22.Bölüm

42.3K 2K 398
                                    

Oy ve yorumlarınızı bekliyorum.💙

İyi okumalar...💙💙

YAZARDAN

Kimse görünmeden evden çıkan Polat hırsla arabasına bindi. Dakikalar geçtikçe sinirinin daha da arttığını hissediyordu. Hemen Yavuz'u arayıp hoparlöre alırken arabayı çalıştırdı. Birkaç çalışın ardından telefon açıldı.

"Polat?" Dedi Yavuz endişeyle. "Derin iyi mi? Bir şey mi oldu?"

"Derin iyi"

Polat'ın söylediğiyle rahatladı Yavuz. Her ne kadar kardeşini o halde yalnız bırakmak istemiyor olsa da söylediklerinden sonra ailenin yalnız kalması gerektiğini düşünmüştü.

"Sen ne için aramıştın?"

"O adamın ev adresi lazım bana" dişlerini sıkarak mırıldanmıştı.

Söyledikleriyle şaşırmadı Yavuz. Ondan böyle bir hamle bekliyordu. Verecekti adresi. Uzatmanın anlamı yoktu. Adam polisti. Yavuz vermese bile kolayca bulabilirdi. Ama o Yavuzdan istemiyi tercih etmişti.

"Mesaj atarım." Deyip kapattı Yavuz. Polat'a adresi mesaj atıp çıktı evden.

Tabiki onu yalnız bırakmayacaktı.

Aldığı adrese kısa sürede varan Polat oyalanmadan arabadan indi. Kapıyı hem yumruklayıp hem zile basarken bir taraftan da bağırıyordu.

"Aç ulan kapıyı. Şerefsiz."

Uykulu bir halde seslere uyanan adam kapıyı açar açmaz yüzüne yediği yumrukla yere düştü.

Uykusu hızla açılırken karşısındaki adamın kim olduğunu anlamaya çalışıyordu. Polat adamı küfür ede ede döverken içeriye gelen Yavuz kenardaki koltuğa oturup bacak bacak üstüne atarak beklemeye başladı.

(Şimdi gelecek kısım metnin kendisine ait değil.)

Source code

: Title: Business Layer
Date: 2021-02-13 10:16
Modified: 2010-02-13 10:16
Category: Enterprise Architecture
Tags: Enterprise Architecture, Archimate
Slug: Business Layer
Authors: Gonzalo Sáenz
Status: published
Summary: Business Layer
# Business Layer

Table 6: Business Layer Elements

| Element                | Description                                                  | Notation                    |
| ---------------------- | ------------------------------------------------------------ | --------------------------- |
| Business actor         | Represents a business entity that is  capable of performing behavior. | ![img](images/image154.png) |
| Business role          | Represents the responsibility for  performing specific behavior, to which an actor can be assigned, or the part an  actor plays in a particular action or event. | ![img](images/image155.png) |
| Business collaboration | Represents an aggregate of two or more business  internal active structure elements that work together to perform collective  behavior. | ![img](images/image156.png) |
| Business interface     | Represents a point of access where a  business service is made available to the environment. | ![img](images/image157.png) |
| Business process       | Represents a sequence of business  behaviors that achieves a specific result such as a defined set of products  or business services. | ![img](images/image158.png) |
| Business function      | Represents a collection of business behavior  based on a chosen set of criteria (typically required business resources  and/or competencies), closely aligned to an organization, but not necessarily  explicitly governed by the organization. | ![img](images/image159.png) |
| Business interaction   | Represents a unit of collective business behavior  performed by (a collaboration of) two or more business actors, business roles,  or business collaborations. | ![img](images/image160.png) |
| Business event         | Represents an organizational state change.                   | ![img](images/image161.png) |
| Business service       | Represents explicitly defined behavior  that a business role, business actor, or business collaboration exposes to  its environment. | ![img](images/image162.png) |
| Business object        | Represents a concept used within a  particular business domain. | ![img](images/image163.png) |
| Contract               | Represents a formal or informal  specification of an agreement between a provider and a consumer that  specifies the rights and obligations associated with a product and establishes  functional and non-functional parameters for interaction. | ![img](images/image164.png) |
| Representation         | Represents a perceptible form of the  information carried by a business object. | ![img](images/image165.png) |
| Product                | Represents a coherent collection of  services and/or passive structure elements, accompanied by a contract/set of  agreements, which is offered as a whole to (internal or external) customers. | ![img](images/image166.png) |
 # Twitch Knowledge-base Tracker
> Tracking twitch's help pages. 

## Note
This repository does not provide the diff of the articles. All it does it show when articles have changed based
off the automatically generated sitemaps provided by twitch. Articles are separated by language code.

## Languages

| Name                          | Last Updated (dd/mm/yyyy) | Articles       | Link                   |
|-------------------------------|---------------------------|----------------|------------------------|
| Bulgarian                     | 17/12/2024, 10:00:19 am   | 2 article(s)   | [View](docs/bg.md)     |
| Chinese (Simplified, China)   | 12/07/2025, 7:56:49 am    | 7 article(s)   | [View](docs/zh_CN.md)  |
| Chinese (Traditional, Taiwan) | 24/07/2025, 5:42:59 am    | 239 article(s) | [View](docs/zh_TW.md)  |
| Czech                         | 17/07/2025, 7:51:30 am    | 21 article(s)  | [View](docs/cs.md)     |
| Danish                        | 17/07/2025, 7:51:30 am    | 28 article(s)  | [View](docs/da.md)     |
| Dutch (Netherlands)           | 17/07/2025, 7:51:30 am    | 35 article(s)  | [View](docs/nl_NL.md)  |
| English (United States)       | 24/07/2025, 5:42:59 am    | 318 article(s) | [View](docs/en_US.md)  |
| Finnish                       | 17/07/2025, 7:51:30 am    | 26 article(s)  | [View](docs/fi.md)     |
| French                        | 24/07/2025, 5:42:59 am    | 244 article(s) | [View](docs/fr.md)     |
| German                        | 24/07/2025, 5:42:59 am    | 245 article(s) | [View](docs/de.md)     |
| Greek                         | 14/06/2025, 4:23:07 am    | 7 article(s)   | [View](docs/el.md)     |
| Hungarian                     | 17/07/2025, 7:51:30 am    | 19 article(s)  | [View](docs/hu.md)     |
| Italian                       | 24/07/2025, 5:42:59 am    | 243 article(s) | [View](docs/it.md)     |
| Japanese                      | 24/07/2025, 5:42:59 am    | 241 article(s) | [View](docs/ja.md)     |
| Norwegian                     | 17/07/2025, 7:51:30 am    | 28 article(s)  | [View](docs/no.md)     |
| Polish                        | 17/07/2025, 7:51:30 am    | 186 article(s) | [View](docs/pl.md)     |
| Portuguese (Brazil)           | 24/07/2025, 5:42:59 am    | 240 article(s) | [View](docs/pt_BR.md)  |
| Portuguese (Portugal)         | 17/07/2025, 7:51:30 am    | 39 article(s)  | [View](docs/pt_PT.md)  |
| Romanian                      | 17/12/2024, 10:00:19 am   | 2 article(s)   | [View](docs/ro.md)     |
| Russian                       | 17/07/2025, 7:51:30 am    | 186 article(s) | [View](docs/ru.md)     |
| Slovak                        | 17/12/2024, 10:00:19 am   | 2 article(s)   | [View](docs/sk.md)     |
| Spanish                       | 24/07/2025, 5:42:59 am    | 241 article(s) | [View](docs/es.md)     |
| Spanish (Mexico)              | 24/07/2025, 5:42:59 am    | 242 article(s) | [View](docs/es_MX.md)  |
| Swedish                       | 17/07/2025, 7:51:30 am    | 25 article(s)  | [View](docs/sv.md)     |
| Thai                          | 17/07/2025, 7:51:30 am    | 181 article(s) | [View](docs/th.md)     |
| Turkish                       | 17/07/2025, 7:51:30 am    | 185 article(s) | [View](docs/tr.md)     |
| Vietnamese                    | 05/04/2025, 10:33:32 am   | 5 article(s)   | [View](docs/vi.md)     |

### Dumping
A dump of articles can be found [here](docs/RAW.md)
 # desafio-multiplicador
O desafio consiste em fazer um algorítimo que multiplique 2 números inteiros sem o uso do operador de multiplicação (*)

Bir de adamı kurtaracak hali yoktu ya. Kim bilir kaç kez Derin bu hâle düşmüştü. Bildiklerinin sayısı çokken bir de bilmedikleri vardı.

Yaklaşık yirmi dakika sonra sinirini atan Polat elinin üzerindeki kanları adamın suratına doğru salladı. Arkasını dönüp oturan Yavuz'u gördüğünde şaşırdı. Geleceğini tahmin ediyordu ama oturup bekleyeceği aklına gelmemişti. Engel olur diye düşünüyordu.

Engel olmamıştı olmazdı da. Polat'ın sinirini bir şekilde atacağını biliyordu. Hak etmeyen birinin canını yakacağına hak eden birinin canının yanması daha iyiydi.

Gözleri yarı açık olan adam Yavuz'u fark ettiğinde anladı olayı. Yine Derin mevzusuydu. Çok geçmeden gözleri kapanırken Polat ve Yavuz da evden çıktı.

Arabanın önüne geldiklerine Yavuz elini Polat'ın omzuna koydu.

"Rahatladın mı?"

Bitik bir haldeydi Polat. O rahatlasa kaç yazardı, kardeşinin aldığı yaralar nolacaktı?

Belli belirsiz başını sallayıp "eyvallah" dedi. Sürücü koltuğuna geçecekken aklına gelenle Yavuz'a baktı. Belki sırası değildi ama aklına takılmıştı.

"Derin...öyle susup oturacak birine benzemiyor. Şikayetçi olmadı mı?"

Söyledikleriyle burukca gülümsedi Yavuz. Tanımıştı kardeşini Polat. Susup oturmamıştı elbet.

"Oldu. Abisinin ölümden sonra şikayetçi oldu. Ama bir hafta sonra şikayetini geri çekti. "

Polat'ın kaşları anlamazca çatıldi.

"Neden peki?"

Sıkıntıyla iç geçirdi Yavuz. Pezevenk herif tehdit etmişti Derin'i.

"Derin'i tehdit etmiş. Uğur ve benimle. Derin'de küçük o zamanlar inanmış bize birşey yapar diye."